Poster

Set Diffusion: Interpolating Token Orderings between Autoregression and Diffusion for Fast and Flexible Decoding

Marianne Arriola ⋅ Volodymyr Kuleshov

Abstract

Masked discrete diffusion models have improved steadily, but still lag behind autoregressive (AR) models in quality, require fixed-length generation, and cannot exploit key-value (KV) caching. Block Diffusion partially bridges diffusion and AR by unmasking left-to-right token blocks, but sacrifices infilling flexibility and KV caching within blocks. Our key insight is that interpolating generation orderings between autoregression and fully-random decoding, rather than committing to a fixed block length, offers a better interpolation between diffusion and AR. We present a new class of language models, Set Diffusion, comprised of 1) a tighter likelihood bound induced by an order-informed noise process and 2) a causal diffusion architecture that enables KV caching under stochastic token orderings.

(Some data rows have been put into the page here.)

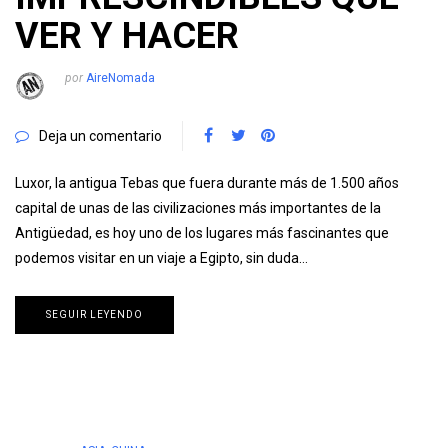
VER Y HACER
por
AireNomada
Deja un comentario
Luxor, la antigua Tebas que fuera durante más de 1.500 años
capital de unas de las civilizaciones más importantes de la
Antigüedad, es hoy uno de los lugares más fascinantes que
podemos visitar en un viaje a Egipto, sin duda…
SEGUIR LEYENDO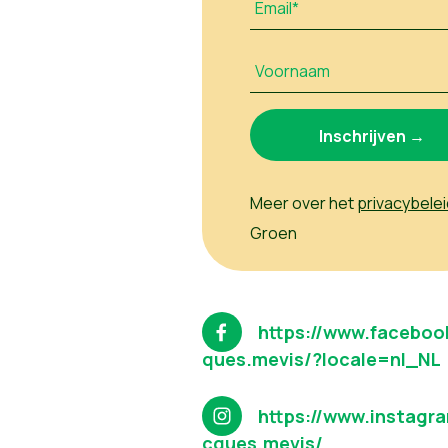
Email*
Voornaam
Meer over het
privacybelei
Groen
https://www.faceboo
ques.mevis/?locale=nl_NL
https://www.instagr
cques.mevis/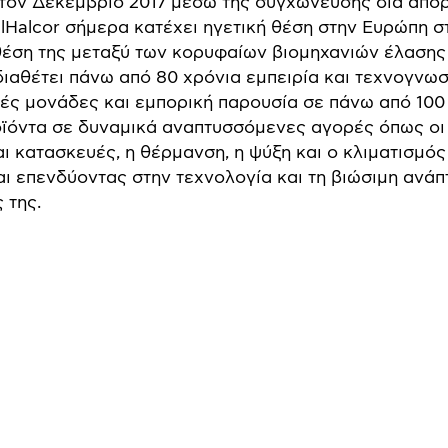
 τον Δεκέμβριο 2017 μέσω της συγχώνευσης δια απ
lHalcor σήμερα κατέχει ηγετική θέση στην Ευρώπη 
θέση της μεταξύ των κορυφαίων βιομηχανιών έλασης
διαθέτει πάνω από 80 χρόνια εμπειρία και τεχνογνωσ
κές μονάδες και εμπορική παρουσία σε πάνω από 1
οϊόντα σε δυναμικά αναπτυσσόμενες αγορές όπως οι 
ι κατασκευές, η θέρμανση, η ψύξη και ο κλιματισμός 
αι επενδύοντας στην τεχνολογία και τη βιώσιμη ανά
 της.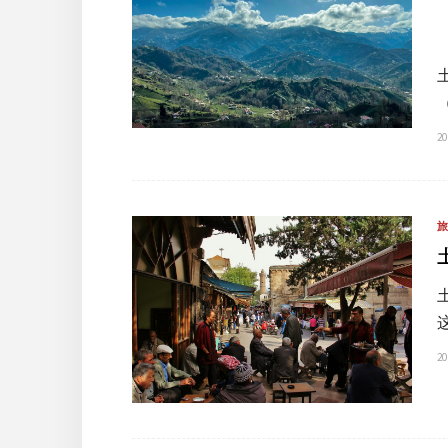
20
20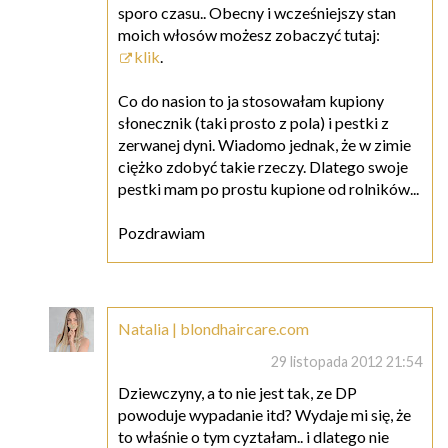
sporo czasu.. Obecny i wcześniejszy stan
moich włosów możesz zobaczyć tutaj:
klik
.
Co do nasion to ja stosowałam kupiony
słonecznik (taki prosto z pola) i pestki z
zerwanej dyni. Wiadomo jednak, że w zimie
ciężko zdobyć takie rzeczy. Dlatego swoje
pestki mam po prostu kupione od rolników...
Pozdrawiam
Natalia | blondhaircare.com
29 listopada 2012 21:54
Dziewczyny, a to nie jest tak, ze DP
powoduje wypadanie itd? Wydaje mi się, że
to właśnie o tym cyztałam.. i dlatego nie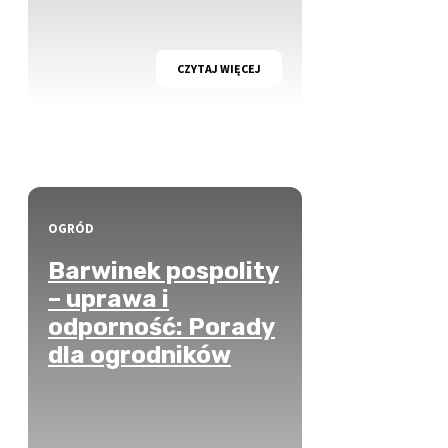
CZYTAJ WIĘCEJ
OGRÓD
Barwinek pospolity
– uprawa i
odporność: Porady
dla ogrodników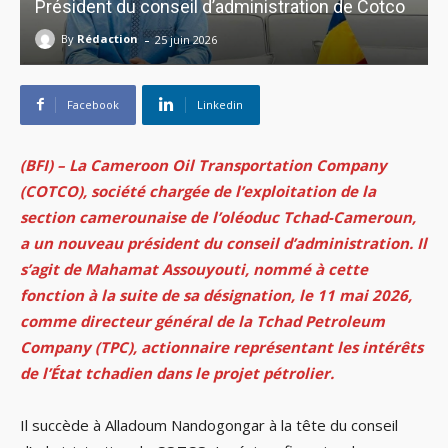
Président du conseil d’administration de Cotco
-
By
Rédaction
25 juin 2026
Facebook
Linkedin
(BFI) – La Cameroon Oil Transportation Company
(COTCO), société chargée de l’exploitation de la
section camerounaise de l’oléoduc Tchad-Cameroun,
a un nouveau président du conseil d’administration. Il
s’agit de Mahamat Assouyouti, nommé à cette
fonction à la suite de sa désignation, le 11 mai 2026,
comme directeur général de la Tchad Petroleum
Company (TPC), actionnaire représentant les intérêts
de l’État tchadien dans le projet pétrolier.
Il succède à Alladoum Nandogongar à la tête du conseil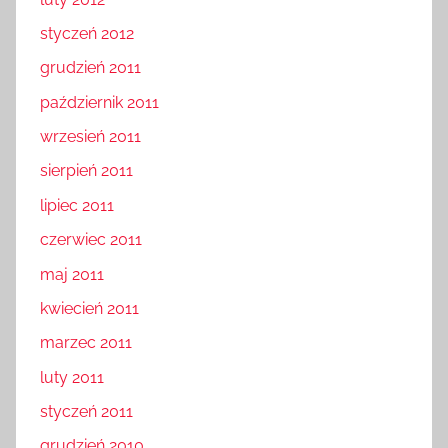
styczeń 2012
grudzień 2011
październik 2011
wrzesień 2011
sierpień 2011
lipiec 2011
czerwiec 2011
maj 2011
kwiecień 2011
marzec 2011
luty 2011
styczeń 2011
grudzień 2010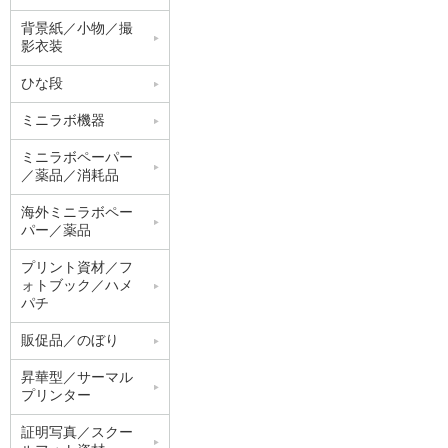
背景紙／小物／撮
影衣装
ひな段
ミニラボ機器
ミニラボペーパー
／薬品／消耗品
海外ミニラボペー
パー／薬品
プリント資材／フ
ォトブック／ハメ
パチ
販促品／のぼり
昇華型／サーマル
プリンター
証明写真／スクー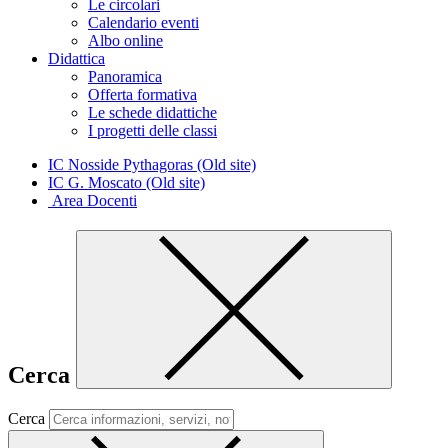
Le circolari
Calendario eventi
Albo online
Didattica
Panoramica
Offerta formativa
Le schede didattiche
I progetti delle classi
IC Nosside Pythagoras (Old site)
IC G. Moscato (Old site)
Area Docenti
Cerca
Cerca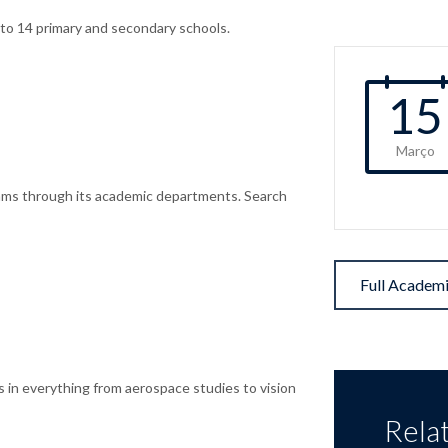
nto 14 primary and secondary schools.
15
Março
ams through its academic departments. Search
Full Academ
s in everything from aerospace studies to vision
Rela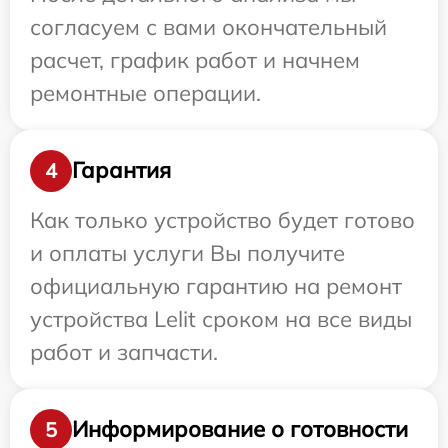
согласуем с вами окончательный
расчет, график работ и начнем
ремонтные операции.
Гарантия
4
Как только устройство будет готово
и оплаты услуги Вы получите
официальную гарантию на ремонт
устройства Lelit сроком на все виды
работ и запчасти.
Информирование о готовности
5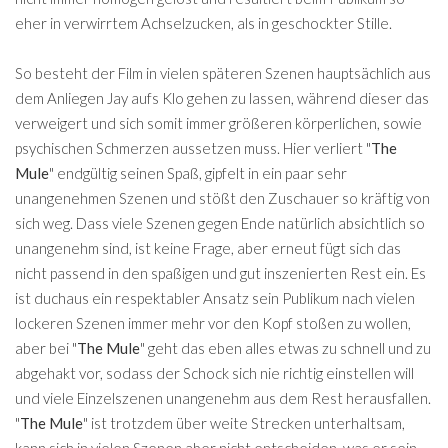
eher in verwirrtem Achselzucken, als in geschockter Stille.
So besteht der Film in vielen späteren Szenen hauptsächlich aus
dem Anliegen Jay aufs Klo gehen zu lassen, während dieser das
verweigert und sich somit immer größeren körperlichen, sowie
psychischen Schmerzen aussetzen muss. Hier verliert "
The
Mule
" endgültig seinen Spaß, gipfelt in ein paar sehr
unangenehmen Szenen und stößt den Zuschauer so kräftig von
sich weg. Dass viele Szenen gegen Ende natürlich absichtlich so
unangenehm sind, ist keine Frage, aber erneut fügt sich das
nicht passend in den spaßigen und gut inszenierten Rest ein. Es
ist duchaus ein respektabler Ansatz sein Publikum nach vielen
lockeren Szenen immer mehr vor den Kopf stoßen zu wollen,
aber bei "
The Mule
" geht das eben alles etwas zu schnell und zu
abgehakt vor, sodass der Schock sich nie richtig einstellen will
und viele Einzelszenen unangenehm aus dem Rest herausfallen.
"
The Mule
" ist trotzdem über weite Strecken unterhaltsam,
kann sich in vielen Szenen aber nicht entscheiden, was er sein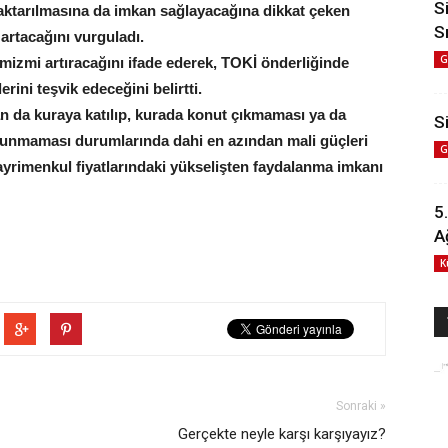
S
 aktarılmasına da imkan sağlayacağına dikkat çeken
S
rtacağını vurguladı.
G
amizmi artıracağını ifade ederek, TOKİ önderliğinde
erini teşvik edeceğini belirtti.
an da kuraya katılıp, kurada konut çıkmaması ya da
Si
unmaması durumlarında dahi en azından mali güçleri
G
ayrimenkul fiyatlarındaki yükselişten faydalanma imkanı
5
A
K
Sonraki »
Gerçekte neyle karşı karşıyayız?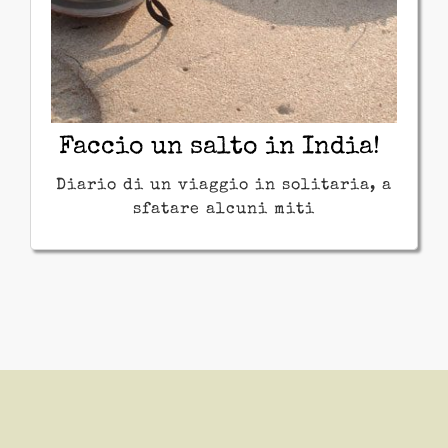
visitare un hashram? Senza meta nè
‘ricerca interiore’? Diario di un
insolito viaggio in India, privo di
misticismi e preconcetti.
Faccio un salto in India!
Diario di un viaggio in solitaria, a
sfatare alcuni miti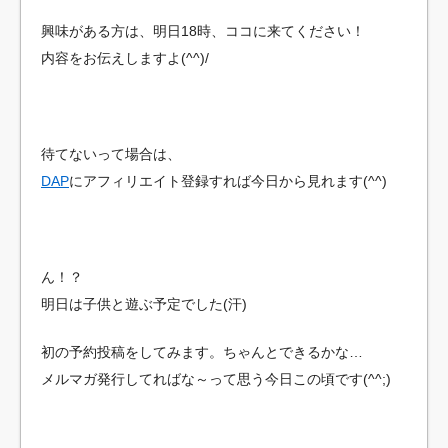
興味がある方は、明日18時、ココに来てください！
内容をお伝えしますよ(^^)/
待てないって場合は、
DAP
にアフィリエイト登録すれば今日から見れます(^^)
ん！？
明日は子供と遊ぶ予定でした(汗)
初の予約投稿をしてみます。ちゃんとできるかな…
メルマガ発行してればな～って思う今日この頃です(^^;)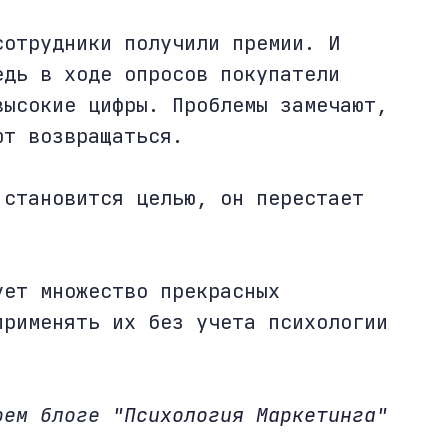
сотрудники получили премии. И
едь в ходе опросов покупатели
высокие цифры. Проблемы замечают,
ют возвращаться.
 становится целью, он перестает
ует множество прекрасных
применять их без учета психологии
моем блоге
"Психология Маркетинга"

We bias the noise process toward left-to-right generation, rather than enforcing a strict block factorization, such that tokens can be decoded in sliding-window sets for faster inference and greater flexibility for any-order decoding. Set Diffusion achieves better speed-quality tradeoffs on mathematical reasoning, summarization, and unconditional generation compared to prior diffusion language models while offering stronger infilling performance than Block Diffusion.